Posted by Dana Epp
Azure Resource Locks : Preventing Unwanted Changes And Deletion Of Your Cloud Resources
You lock up things that are important to you like your house, car, and bicycle right? Of course you do. You really should be doing that with your cloud resources too. In the latest episode of #KnowOps, we cover why its important to lock your resources using Azure Resource Locks.
You can check it out below.
Ever look back on an outage, and wonder if it could have been avoided? I've got an interesting story to share. I'm not really sure I wanna talk about this, but maybe learning from my mistakes can help you avoid the consequences of inaction.

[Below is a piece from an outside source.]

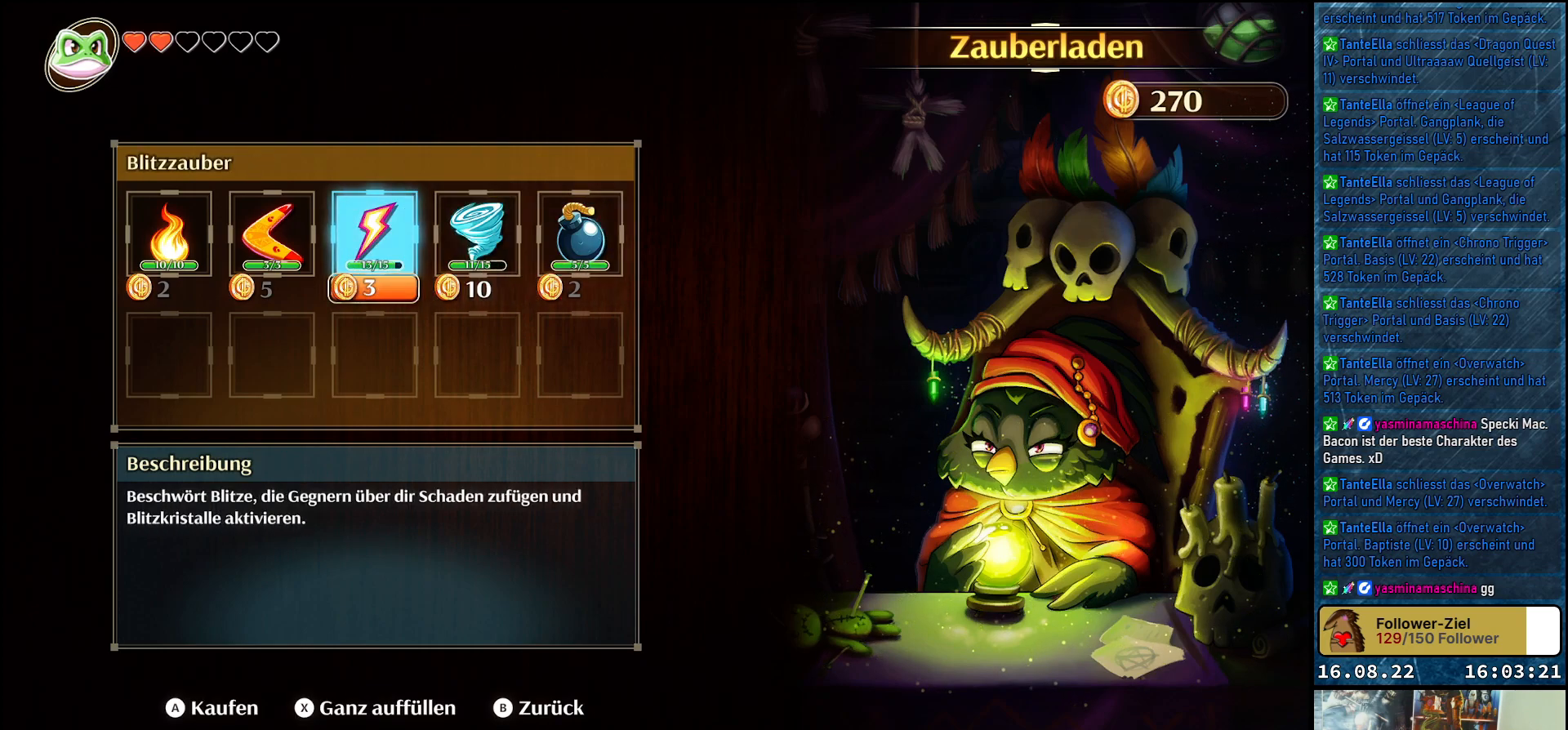
{"buttons": [], "left_stick": "center", "right_stick": "center", "events": [[217, "B", "down"], [283, "B", "up"]]}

Dana Epp here, welcome to the channel that helps aspiring Azure administrators like you and me to know ops and well, master the Microsoft Cloud. I'm glad you're back, unless of course this is your first time. In which case, welcome. I hope you'll smash the subscribe button, and join us as I publish more videos each and every week.
So sometimes learning from the experience of others can be a real asset. And man, can you learn from my war wounds. I'm probably being a little harder on myself than I really should be. But you know what, the buck stops with me. Blaming other peoples' actions doesn't help things. Let me explain.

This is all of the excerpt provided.